ARTICLE =>
══════

Monday, October 28, 2013

THREE USEFUL TIPS ON HOW TO GET CLOSER TO YOUR PARTNER

You can stop feeling sorry for your friends in long-distance
relationships: turns out, long-distance couples tend to have stronger
relationships, according to a new study published in the Journal of
Communication.
For the study, researchers from the City University of Hong Kong and Cornell University had...
63 couples (30 of which were long-distance)
keep track of every single interaction they had during the course of a
week. Researchers also asked them how close they felt to their partner
after each of these interactions. Sure enough, the long-distance
couples reported higher levels of intimacy.
While it might be counterintuitive, this doesn't come as a total
shock: Previous research published in 2010 shows that long-distance
couples tend to report more relationship satisfaction, higher levels
of trust, and more stability than their non-long-distance
counterparts.
So why does absence really seem to make the heart grow fonder? There
are likely two things at work, say study authors: First, people in
long-distance relationships appear to be better communicators,
according to the interactions they recorded. Another factor might be
that couples separated by distance in the study were more likely to
idealize each other; they viewed their partners as being even more
communicative than they actually were – which helped keep positive
feelings about them flowing.
That's not to say that you have to live several states away from your
partner to have a solid relationship. Just follow these tips from
study author Crystal Jiang, PhD, an assistant professor in the
department of media and communication at the City University of Hong
Kong, to steal the same strategies that people in long-distance
relationships tend to use:

1. Tell Your Partner How You Feel
Sure, long-distance couples tend to express their affection and
commitment more often – and it doesn't hurt to say that you love each
other on a regular basis (even if it goes without saying). But that's
not the only feeling you should be talking about with your S.O. In the
study, long-distance couples did more of something researchers call
"self-disclosure," which basically means opening up about what you've
been thinking, feeling, and doing lately. So the next time you're
debating whether to tell your partner about the annoying thing that
happened at work recently, start talking. "Self-disclosure is one of
the ways people communicate intimacy and caring," says Jiang.

══════

GIVEN RECORDS =>
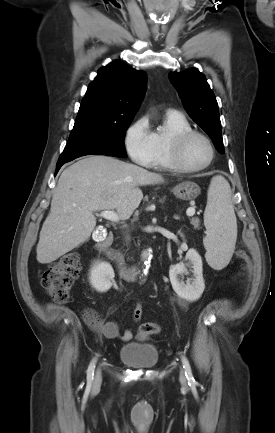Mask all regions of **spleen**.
I'll list each match as a JSON object with an SVG mask.
<instances>
[{"label": "spleen", "mask_w": 275, "mask_h": 433, "mask_svg": "<svg viewBox=\"0 0 275 433\" xmlns=\"http://www.w3.org/2000/svg\"><path fill=\"white\" fill-rule=\"evenodd\" d=\"M204 224L207 230L203 239L205 258L212 268L221 270L228 265L237 239V220L231 201V189L222 176H215L211 180Z\"/></svg>", "instance_id": "3e777b00"}]
</instances>
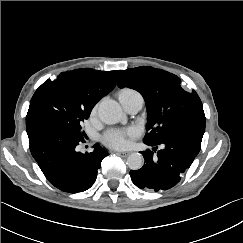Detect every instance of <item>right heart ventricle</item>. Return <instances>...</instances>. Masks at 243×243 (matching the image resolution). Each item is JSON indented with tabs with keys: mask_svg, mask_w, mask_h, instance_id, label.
I'll use <instances>...</instances> for the list:
<instances>
[{
	"mask_svg": "<svg viewBox=\"0 0 243 243\" xmlns=\"http://www.w3.org/2000/svg\"><path fill=\"white\" fill-rule=\"evenodd\" d=\"M118 99L123 106L127 102L134 100V99H141L143 101L141 94L138 91L131 89V88H123V89L119 90Z\"/></svg>",
	"mask_w": 243,
	"mask_h": 243,
	"instance_id": "1",
	"label": "right heart ventricle"
}]
</instances>
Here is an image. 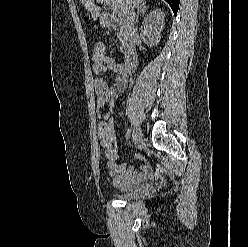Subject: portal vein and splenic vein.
I'll use <instances>...</instances> for the list:
<instances>
[{"instance_id": "obj_1", "label": "portal vein and splenic vein", "mask_w": 248, "mask_h": 247, "mask_svg": "<svg viewBox=\"0 0 248 247\" xmlns=\"http://www.w3.org/2000/svg\"><path fill=\"white\" fill-rule=\"evenodd\" d=\"M97 2H105L107 5H110L108 0H97ZM113 12H118V10L115 7H113Z\"/></svg>"}]
</instances>
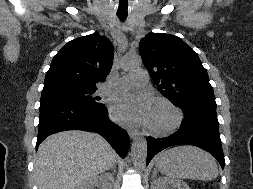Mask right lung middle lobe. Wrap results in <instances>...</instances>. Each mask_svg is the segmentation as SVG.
I'll use <instances>...</instances> for the list:
<instances>
[{
  "instance_id": "obj_1",
  "label": "right lung middle lobe",
  "mask_w": 253,
  "mask_h": 189,
  "mask_svg": "<svg viewBox=\"0 0 253 189\" xmlns=\"http://www.w3.org/2000/svg\"><path fill=\"white\" fill-rule=\"evenodd\" d=\"M97 88H55L43 90L40 102H70L88 106H102L92 94Z\"/></svg>"
}]
</instances>
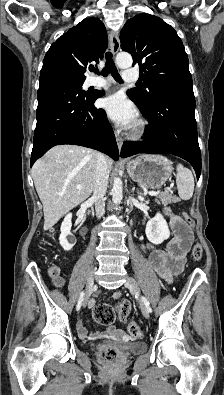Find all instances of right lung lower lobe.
<instances>
[{"label":"right lung lower lobe","instance_id":"98d812e1","mask_svg":"<svg viewBox=\"0 0 224 395\" xmlns=\"http://www.w3.org/2000/svg\"><path fill=\"white\" fill-rule=\"evenodd\" d=\"M102 92L81 93L67 82L40 75L31 166L55 145H81L119 158L113 130L104 110L94 106Z\"/></svg>","mask_w":224,"mask_h":395}]
</instances>
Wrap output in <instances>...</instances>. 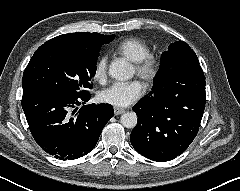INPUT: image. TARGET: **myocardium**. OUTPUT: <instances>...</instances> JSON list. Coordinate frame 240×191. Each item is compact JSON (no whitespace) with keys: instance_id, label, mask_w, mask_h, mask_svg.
Masks as SVG:
<instances>
[{"instance_id":"obj_1","label":"myocardium","mask_w":240,"mask_h":191,"mask_svg":"<svg viewBox=\"0 0 240 191\" xmlns=\"http://www.w3.org/2000/svg\"><path fill=\"white\" fill-rule=\"evenodd\" d=\"M136 74L147 83L154 82L160 72V62L153 55H148L144 59L135 63Z\"/></svg>"}]
</instances>
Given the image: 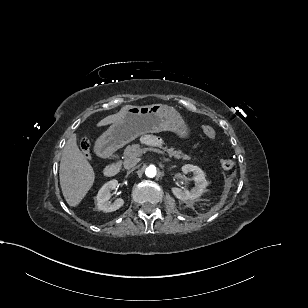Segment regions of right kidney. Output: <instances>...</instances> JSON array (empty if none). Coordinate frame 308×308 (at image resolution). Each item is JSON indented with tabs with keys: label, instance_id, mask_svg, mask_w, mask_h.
Instances as JSON below:
<instances>
[{
	"label": "right kidney",
	"instance_id": "1",
	"mask_svg": "<svg viewBox=\"0 0 308 308\" xmlns=\"http://www.w3.org/2000/svg\"><path fill=\"white\" fill-rule=\"evenodd\" d=\"M118 187L117 180H111L105 183L96 196V206L99 210L104 212H113L118 210L120 207L123 206L124 200L122 198H118L113 203L109 202L111 197L110 191L116 189Z\"/></svg>",
	"mask_w": 308,
	"mask_h": 308
}]
</instances>
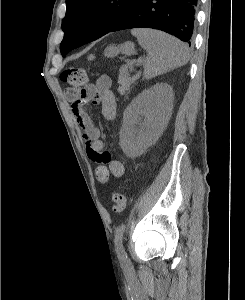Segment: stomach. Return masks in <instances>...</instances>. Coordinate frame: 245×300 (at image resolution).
<instances>
[{
  "instance_id": "stomach-1",
  "label": "stomach",
  "mask_w": 245,
  "mask_h": 300,
  "mask_svg": "<svg viewBox=\"0 0 245 300\" xmlns=\"http://www.w3.org/2000/svg\"><path fill=\"white\" fill-rule=\"evenodd\" d=\"M119 53L125 55H133L135 53L134 43L128 41L120 46H109L104 51V55L106 57H114L117 56Z\"/></svg>"
}]
</instances>
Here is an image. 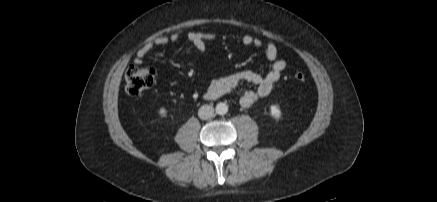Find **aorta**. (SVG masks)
I'll list each match as a JSON object with an SVG mask.
<instances>
[{
    "label": "aorta",
    "instance_id": "762f6f07",
    "mask_svg": "<svg viewBox=\"0 0 437 202\" xmlns=\"http://www.w3.org/2000/svg\"><path fill=\"white\" fill-rule=\"evenodd\" d=\"M216 113L219 115H224L228 112V106L226 103L220 102L216 105Z\"/></svg>",
    "mask_w": 437,
    "mask_h": 202
}]
</instances>
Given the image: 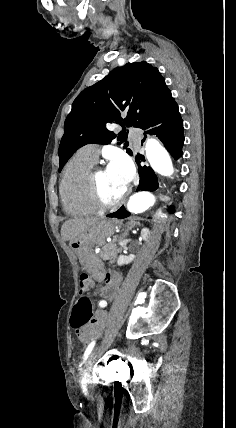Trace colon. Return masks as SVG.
Masks as SVG:
<instances>
[{
  "mask_svg": "<svg viewBox=\"0 0 236 428\" xmlns=\"http://www.w3.org/2000/svg\"><path fill=\"white\" fill-rule=\"evenodd\" d=\"M93 285L94 283L89 276H81L80 293L82 296L75 305L70 319L71 327L76 332L81 331L87 324L94 322L92 305L88 297L89 292L93 289Z\"/></svg>",
  "mask_w": 236,
  "mask_h": 428,
  "instance_id": "1",
  "label": "colon"
}]
</instances>
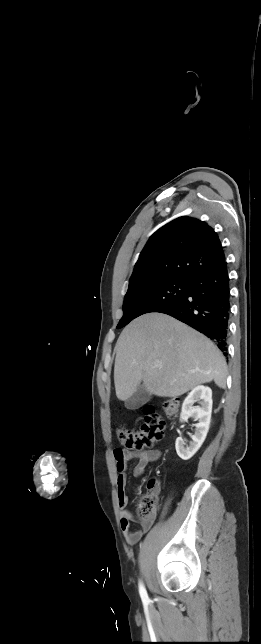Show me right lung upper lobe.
Returning a JSON list of instances; mask_svg holds the SVG:
<instances>
[{
    "mask_svg": "<svg viewBox=\"0 0 261 644\" xmlns=\"http://www.w3.org/2000/svg\"><path fill=\"white\" fill-rule=\"evenodd\" d=\"M225 260L217 233L205 222L179 217L157 230L135 264L129 288L168 278L191 279Z\"/></svg>",
    "mask_w": 261,
    "mask_h": 644,
    "instance_id": "right-lung-upper-lobe-1",
    "label": "right lung upper lobe"
}]
</instances>
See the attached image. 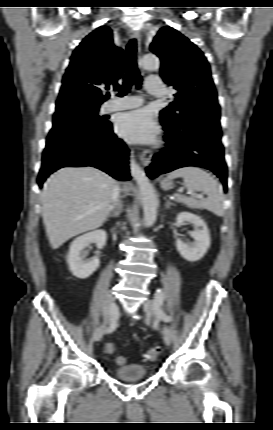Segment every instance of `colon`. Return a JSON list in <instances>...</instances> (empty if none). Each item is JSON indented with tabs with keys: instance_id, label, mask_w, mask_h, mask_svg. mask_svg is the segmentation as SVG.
<instances>
[{
	"instance_id": "obj_1",
	"label": "colon",
	"mask_w": 273,
	"mask_h": 430,
	"mask_svg": "<svg viewBox=\"0 0 273 430\" xmlns=\"http://www.w3.org/2000/svg\"><path fill=\"white\" fill-rule=\"evenodd\" d=\"M114 348L115 346L113 343H108L105 346V350L108 353H113ZM159 352H160V348L158 346L151 347L142 355V358L147 361H153L158 357ZM115 363L119 366H123L126 364V358L123 356H116Z\"/></svg>"
}]
</instances>
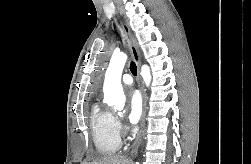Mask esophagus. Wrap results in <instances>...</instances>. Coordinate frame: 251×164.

══════

STATED PROBLEM A => Write out the stretch of the long-distance relationships article from "For the study, researchers" through "counterparts.", word for word.
STATED PROBLEM B => Continue the long-distance relationships article from its final sentence.

REPLY A =>
For the study, researchers from the City University of Hong Kong and Cornell University had...
63 couples (30 of which were long-distance)
keep track of every single interaction they had during the course of a
week. Researchers also asked them how close they felt to their partner
after each of these interactions. Sure enough, the long-distance
couples reported higher levels of intimacy.
While it might be counterintuitive, this doesn't come as a total
shock: Previous research published in 2010 shows that long-distance
couples tend to report more relationship satisfaction, higher levels
of trust, and more stability than their non-long-distance
counterparts.

REPLY B =>
2. Listen Up
Whereas you might show your partner some love by picking up dinner
for them or offering to go to Ikea with them to make the trip a little
more fun, long-distance couples usually don't have that option. What
they can offer: their attention. "People in long-distance
relationships are often valued for their ability to provide special
insight, empathy, or understanding," says Jiang. Follow their lead by
really listening to what your partner says to you – even when you're
in one of those just-smile-and-nodmoods. What exactly you say in
response to your partner isn't nearly as important as clearly
addressing what they've just said in a supportive way. "Efforts are
really the key thing here," says Jiang.

3. Cut Your Partner Some Slack
As we mentioned earlier, one of the big reasons researchers say
long-distance relationships are stronger is that people tend to
idealize their S.O. when they don't have to see them throwing their
dirty socks on the floor or playing video games every day. Totally
losing touch with reality obviously isn't a good thing, but keeping
mental tabs on the good things about your partner – and even building
them up a little bit –is going to be way better for your bond than
fuming (silently or otherwise) about his Xbox addiction. "Moderate
idealization can help couples stay positive about their partner's
traits," says Jiang. So focus on how sweet it was when he refused to
let you do the dishes the other night – and maybe look the other way
the next time he forgets that hampers exist.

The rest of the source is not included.